Ist beides nicht ausgereift sollte aber gehen.

phixom

----------

## ZX-81

@steveb: Danke für die aliase, ist eine gute Möglichkeit mal gegenzuchecken ob man Update-Leichen im System hat.

@Earthwings: Daran habe ich gar nicht gedacht, dass es daran liegen könnte, dass mein System inkonsistent ist. Mit Hilfe von steveb allias deep-list-ver habe ich alle meine Systeme durchgecheckt und alle sechs hatten derartige Inkonsistenzen. Zwei davon sind recht neu (2004.3), und ich habe keine Ahnung warum manche Einträge aus dem world file verschwunden sind.  :Rolling Eyes: 

@c07: Ich denke, dass man den Automatismus schon ganz tauglich hinbekommen sollte (Meine derzeit sechs Systeme manuell zu pflegen ist mir zu aufwendig   :Embarassed:  ). Dazu muss ich jetzt aber wohl erst mal meine world files reparieren.

Danke Euch allen,

ZX

----------

## limes

schockierende Nachrichten  :Shocked: 

 *c07 wrote:*   

>  *Earthwings wrote:*   emerge -uD world aktualisiert alles, wenn die world Datei in Ordnung ist. 
> 
> Aber nur, wenn man entweder keine Stage1 verwendet hat oder deren Rückstände mit einem Cruft-Skript sorgfältig beseitigt hat. Die Stage1 enthält Dateien, die u.U. niemals deinstalliert werden, weil sie nicht in der Datenbank für die installierten Pakete auftauchen.

 

Kannst du bitte angeben, um welche Rückstände es sich handelt? Warum tauchen manche Pakete nicht in der DB auf?

----------

## c07

 *limes wrote:*   

> Warum tauchen manche Pakete nicht in der DB auf?

 

Der Grund ist vermutlich, dass Portage vorgegaukelt werden soll, dass (fast) kein Paket auf dem System existiert und deshalb tatsächlich alles neu gebaut wird, auch wenn auf der Stage schon die aktuellste Version drauf ist. Aber das hat halt den Nebeneffekt, dass die alte Version nicht beseitigt wird, wenn es seither eine neue Version gibt. Wenn die alte Version Dateien hat, die es in der neuen nicht mehr gibt (oder die umbenannt worden sind), bleiben sie ewig als Leichen erhalten. Ebenso, wenn die eigenen USE-Flags dazu führen, dass andere Dateien erzeugt werden. Es gibt auch ganze Pakete, die man deshalb nicht mehr loswird, obwohl sie nicht obligatorisch sind (zumindest cronbase).

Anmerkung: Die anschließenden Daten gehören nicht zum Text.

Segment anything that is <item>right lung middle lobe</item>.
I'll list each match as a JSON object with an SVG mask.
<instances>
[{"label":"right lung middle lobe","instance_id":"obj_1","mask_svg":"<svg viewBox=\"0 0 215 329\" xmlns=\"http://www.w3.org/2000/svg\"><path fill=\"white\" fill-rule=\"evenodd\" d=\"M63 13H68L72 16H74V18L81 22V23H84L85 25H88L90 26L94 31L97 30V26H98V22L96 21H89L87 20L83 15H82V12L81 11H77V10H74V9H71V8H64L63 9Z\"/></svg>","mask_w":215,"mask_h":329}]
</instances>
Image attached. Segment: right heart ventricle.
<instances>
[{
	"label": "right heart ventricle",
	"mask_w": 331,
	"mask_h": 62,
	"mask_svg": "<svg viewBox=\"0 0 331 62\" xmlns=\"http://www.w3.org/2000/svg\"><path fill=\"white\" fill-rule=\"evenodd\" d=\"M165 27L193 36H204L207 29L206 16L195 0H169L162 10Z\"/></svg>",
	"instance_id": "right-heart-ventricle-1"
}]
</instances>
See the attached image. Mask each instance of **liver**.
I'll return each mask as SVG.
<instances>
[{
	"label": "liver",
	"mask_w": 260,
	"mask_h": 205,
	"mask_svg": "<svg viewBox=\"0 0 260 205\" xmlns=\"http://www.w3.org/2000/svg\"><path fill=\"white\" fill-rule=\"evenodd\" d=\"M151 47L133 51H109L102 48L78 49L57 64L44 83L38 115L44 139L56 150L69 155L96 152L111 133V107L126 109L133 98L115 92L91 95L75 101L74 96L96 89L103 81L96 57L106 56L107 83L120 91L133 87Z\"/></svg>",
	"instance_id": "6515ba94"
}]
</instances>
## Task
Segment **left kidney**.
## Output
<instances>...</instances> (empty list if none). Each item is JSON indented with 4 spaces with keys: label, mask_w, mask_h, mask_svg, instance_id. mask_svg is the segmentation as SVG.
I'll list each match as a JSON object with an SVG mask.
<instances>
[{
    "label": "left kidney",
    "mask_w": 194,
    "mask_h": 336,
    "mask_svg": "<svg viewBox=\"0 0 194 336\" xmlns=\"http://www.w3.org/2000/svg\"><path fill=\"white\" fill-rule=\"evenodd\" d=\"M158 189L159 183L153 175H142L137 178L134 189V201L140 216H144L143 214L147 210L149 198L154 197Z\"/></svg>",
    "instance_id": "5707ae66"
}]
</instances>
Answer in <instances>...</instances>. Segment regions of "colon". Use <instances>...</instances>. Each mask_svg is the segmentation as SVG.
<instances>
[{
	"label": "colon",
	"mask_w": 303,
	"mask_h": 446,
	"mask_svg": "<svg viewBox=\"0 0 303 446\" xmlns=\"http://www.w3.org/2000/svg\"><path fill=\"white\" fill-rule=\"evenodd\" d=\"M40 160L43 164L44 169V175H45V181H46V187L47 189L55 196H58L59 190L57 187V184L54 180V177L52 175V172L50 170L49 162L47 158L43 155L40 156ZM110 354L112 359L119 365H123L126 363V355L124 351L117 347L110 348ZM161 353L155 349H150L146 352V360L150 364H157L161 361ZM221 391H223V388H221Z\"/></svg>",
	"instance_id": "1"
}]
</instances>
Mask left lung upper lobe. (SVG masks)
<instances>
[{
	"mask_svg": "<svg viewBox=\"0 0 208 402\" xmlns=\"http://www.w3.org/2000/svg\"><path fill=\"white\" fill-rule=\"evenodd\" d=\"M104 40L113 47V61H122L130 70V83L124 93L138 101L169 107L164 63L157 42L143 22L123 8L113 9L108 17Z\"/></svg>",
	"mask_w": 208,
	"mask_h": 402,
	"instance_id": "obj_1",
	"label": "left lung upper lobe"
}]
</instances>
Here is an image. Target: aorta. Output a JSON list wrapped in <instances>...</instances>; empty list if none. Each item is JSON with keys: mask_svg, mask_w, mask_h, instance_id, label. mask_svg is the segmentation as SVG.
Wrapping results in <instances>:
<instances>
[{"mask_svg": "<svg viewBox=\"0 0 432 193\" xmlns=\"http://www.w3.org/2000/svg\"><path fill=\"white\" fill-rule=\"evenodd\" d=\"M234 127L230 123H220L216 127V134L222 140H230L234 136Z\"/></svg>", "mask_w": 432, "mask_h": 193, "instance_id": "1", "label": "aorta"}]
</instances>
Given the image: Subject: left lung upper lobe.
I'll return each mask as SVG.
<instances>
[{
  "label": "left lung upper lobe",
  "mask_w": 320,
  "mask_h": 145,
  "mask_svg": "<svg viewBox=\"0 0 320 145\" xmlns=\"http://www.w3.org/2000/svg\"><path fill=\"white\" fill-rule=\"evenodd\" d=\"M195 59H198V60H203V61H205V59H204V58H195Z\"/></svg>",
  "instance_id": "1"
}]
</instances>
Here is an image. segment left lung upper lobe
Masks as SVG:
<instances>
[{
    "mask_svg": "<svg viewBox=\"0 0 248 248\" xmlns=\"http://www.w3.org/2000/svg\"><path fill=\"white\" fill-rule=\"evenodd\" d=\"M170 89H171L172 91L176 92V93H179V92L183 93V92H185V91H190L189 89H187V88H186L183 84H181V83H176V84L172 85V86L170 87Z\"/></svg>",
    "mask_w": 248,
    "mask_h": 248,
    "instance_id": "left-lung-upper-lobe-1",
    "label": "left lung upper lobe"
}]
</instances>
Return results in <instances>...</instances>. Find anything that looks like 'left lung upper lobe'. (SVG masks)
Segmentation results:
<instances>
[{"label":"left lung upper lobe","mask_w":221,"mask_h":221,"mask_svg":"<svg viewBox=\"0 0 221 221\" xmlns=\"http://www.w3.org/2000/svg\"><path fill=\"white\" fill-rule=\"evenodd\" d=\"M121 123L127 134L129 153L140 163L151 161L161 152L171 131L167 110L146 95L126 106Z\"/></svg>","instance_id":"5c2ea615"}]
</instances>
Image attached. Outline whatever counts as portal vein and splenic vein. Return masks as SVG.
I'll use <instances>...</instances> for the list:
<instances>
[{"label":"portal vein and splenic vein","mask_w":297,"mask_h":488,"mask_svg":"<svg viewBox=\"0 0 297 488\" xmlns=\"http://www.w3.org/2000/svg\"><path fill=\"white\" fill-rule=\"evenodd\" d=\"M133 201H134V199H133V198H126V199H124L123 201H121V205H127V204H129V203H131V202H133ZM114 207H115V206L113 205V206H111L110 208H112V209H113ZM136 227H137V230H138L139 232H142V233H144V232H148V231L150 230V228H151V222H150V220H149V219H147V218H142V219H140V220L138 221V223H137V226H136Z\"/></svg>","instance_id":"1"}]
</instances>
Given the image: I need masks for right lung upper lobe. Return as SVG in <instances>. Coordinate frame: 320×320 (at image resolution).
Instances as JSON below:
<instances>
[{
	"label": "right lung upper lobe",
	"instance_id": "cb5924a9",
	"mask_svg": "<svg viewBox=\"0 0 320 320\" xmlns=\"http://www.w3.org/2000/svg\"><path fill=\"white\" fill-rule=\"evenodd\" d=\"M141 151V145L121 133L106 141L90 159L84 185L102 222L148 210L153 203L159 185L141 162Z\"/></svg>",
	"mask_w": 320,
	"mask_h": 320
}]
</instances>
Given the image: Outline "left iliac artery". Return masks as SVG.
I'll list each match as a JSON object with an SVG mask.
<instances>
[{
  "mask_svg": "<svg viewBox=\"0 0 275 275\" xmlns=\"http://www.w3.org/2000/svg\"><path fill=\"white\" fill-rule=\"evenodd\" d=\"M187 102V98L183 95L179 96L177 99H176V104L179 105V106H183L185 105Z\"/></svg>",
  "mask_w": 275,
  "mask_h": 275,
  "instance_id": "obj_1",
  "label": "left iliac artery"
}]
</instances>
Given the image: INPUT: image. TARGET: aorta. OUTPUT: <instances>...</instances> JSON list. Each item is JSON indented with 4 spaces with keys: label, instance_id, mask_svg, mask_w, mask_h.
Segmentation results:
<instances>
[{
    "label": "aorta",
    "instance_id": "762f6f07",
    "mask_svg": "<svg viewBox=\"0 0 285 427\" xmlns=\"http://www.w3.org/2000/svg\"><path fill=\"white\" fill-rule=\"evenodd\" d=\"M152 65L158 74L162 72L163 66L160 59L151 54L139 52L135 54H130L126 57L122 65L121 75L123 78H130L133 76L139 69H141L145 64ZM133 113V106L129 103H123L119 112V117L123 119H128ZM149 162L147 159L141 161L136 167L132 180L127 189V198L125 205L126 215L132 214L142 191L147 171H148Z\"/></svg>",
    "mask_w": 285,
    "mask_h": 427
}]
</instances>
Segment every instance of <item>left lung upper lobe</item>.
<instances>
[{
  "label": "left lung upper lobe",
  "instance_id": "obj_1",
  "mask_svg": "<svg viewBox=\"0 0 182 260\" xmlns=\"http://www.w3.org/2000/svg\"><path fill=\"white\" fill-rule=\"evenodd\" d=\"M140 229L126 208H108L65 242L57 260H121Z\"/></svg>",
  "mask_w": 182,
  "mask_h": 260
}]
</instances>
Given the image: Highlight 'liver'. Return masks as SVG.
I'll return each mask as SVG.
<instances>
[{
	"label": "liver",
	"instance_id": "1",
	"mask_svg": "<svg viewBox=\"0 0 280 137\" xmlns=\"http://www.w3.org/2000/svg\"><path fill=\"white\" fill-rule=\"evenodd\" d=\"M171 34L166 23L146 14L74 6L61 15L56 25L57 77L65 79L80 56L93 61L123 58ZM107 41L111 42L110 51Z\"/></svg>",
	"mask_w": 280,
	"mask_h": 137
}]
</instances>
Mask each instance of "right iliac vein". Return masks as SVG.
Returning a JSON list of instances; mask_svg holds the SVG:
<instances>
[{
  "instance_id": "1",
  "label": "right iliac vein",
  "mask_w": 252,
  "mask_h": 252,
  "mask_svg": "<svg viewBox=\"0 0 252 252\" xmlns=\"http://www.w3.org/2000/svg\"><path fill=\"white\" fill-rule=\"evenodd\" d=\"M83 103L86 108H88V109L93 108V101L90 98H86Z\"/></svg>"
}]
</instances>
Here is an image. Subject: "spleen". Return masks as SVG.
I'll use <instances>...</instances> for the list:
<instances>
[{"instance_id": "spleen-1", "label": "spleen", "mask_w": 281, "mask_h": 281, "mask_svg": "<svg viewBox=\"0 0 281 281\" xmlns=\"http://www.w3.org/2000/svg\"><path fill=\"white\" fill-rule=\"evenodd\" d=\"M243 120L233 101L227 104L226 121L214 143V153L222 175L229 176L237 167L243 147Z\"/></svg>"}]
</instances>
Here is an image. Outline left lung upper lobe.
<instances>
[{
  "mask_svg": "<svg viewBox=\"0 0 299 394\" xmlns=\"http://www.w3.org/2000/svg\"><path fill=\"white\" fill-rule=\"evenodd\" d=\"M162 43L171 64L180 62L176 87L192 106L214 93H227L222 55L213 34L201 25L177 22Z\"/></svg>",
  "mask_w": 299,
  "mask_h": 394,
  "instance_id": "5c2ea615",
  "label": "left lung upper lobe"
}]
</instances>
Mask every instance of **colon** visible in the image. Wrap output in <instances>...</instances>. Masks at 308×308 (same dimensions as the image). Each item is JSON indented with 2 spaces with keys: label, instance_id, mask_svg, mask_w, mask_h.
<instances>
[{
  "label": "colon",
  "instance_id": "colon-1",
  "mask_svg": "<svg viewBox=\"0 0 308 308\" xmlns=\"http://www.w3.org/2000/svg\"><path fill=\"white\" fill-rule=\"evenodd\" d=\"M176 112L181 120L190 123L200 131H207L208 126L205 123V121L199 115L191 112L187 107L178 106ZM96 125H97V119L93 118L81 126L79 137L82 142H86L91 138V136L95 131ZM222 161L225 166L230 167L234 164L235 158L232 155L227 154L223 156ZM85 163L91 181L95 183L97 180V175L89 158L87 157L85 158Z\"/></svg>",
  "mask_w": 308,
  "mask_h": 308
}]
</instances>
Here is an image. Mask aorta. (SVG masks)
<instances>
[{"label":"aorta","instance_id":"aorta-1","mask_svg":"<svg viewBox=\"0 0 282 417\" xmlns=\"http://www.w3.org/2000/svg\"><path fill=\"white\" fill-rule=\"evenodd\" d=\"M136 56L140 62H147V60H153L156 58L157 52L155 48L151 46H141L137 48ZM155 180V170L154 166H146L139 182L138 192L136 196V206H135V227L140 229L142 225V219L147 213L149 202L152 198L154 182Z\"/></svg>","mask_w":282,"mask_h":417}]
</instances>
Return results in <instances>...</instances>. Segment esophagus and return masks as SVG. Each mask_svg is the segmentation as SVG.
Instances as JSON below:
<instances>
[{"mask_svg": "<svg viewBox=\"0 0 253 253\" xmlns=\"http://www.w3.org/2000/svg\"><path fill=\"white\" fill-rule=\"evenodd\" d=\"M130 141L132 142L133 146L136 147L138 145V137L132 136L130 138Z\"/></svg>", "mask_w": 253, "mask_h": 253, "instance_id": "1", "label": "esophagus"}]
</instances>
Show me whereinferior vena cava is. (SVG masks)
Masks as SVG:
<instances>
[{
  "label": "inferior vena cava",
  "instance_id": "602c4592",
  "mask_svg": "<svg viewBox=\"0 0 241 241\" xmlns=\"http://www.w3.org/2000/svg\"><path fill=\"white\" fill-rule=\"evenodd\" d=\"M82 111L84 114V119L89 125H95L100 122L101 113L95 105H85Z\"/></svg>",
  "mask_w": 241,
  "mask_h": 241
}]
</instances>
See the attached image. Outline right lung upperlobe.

Wenn man die Leichen unmittelbar nach dem "emerge system" der Installation beseitigt, ist das noch relativ leicht. Die einfachere Methode ist, eine Stage3 zu installieren, aber trotzdem den Bootstrap auszuführen (wenn man eigentlich eine Stage1 will) und danach ein "emerge -e system" zu machen. Damit hat man auch alles neu gebaut, aber zusätzlich eine intakte Paketdatenbank (die auf der Stage3 ist angeblich korrekt).

Es gibt etliche (englische) Threads zu dem Thema, z.B. den hier.

----------

## schmutzfinger

 *Earthwings wrote:*   

> qpkg hat auch so seine Probleme, hat ein paar Fehler, wird nicht mehr gewartet und demnächst entfernt.
> 
> 

 

Echt? Und ich habe mich schon von meinem Liebling etcat auf qpgk umgewöhnt. Ehrlich gesagt hat mir qpkg nie gefallen,  weil es ausser dem Namen mit dpkg gar nicht verwand ist. Im Zusammenhang mit gentoolkit wurde irgendwo behauptet das qpkg etcat ablösen soll.

Ich wäre für aktuelle Infos dankbar, weil ich Funktionen wie "welchem Paket gehört die Datei?" oder "welche Versionen gibt es?" schon recht oft nutze.

----------

## psyqil

 *c07 wrote:*   

> Es gibt etliche (englische) Threads zu dem Thema, z.B. den hier.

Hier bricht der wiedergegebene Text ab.